**What you will do**
The lines to transcribe begin with the one containing "fx_px: 1349" and end with the last line below; reproduce them exactly, without the pictures.

★ ★ ★ ★

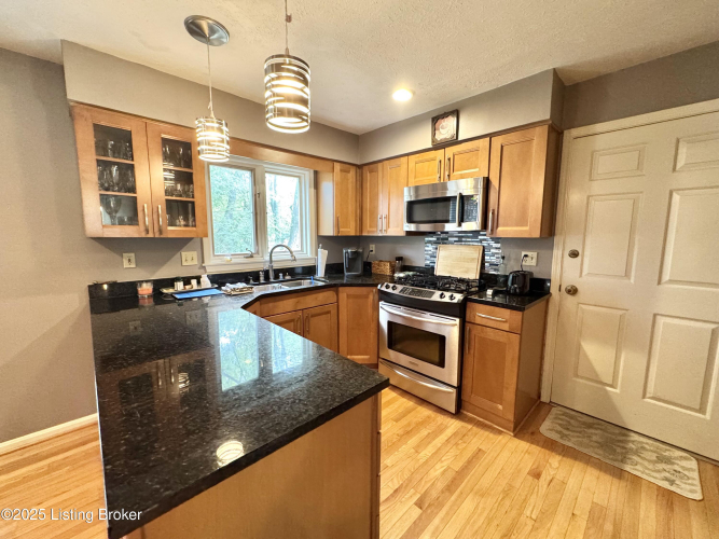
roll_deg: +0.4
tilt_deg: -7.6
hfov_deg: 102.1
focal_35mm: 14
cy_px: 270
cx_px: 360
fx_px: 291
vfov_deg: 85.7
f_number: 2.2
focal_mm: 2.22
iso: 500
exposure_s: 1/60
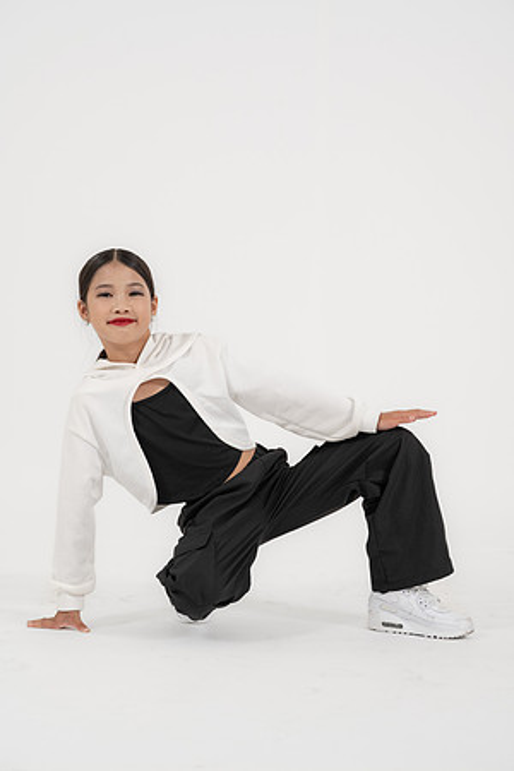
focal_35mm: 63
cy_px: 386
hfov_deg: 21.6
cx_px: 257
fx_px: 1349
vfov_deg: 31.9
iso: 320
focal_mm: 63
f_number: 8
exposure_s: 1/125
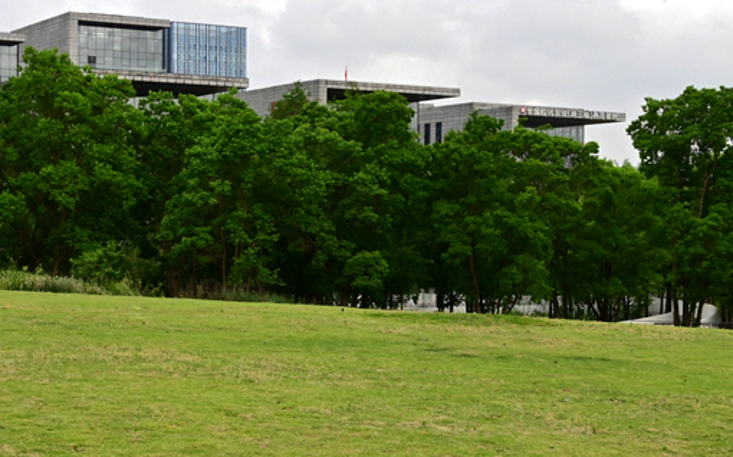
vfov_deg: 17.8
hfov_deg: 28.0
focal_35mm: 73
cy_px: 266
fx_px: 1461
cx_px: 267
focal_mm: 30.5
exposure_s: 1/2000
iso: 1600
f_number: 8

★ ★ ★ ★

**Result of the task**
fx_px: 1349
vfov_deg: 31.9
iso: 320
focal_mm: 63
f_number: 8
exposure_s: 1/125
vfov_deg: 17.8
hfov_deg: 28.0
focal_35mm: 73
cy_px: 266
fx_px: 1461
cx_px: 267
focal_mm: 30.5
exposure_s: 1/2000
iso: 1600
f_number: 8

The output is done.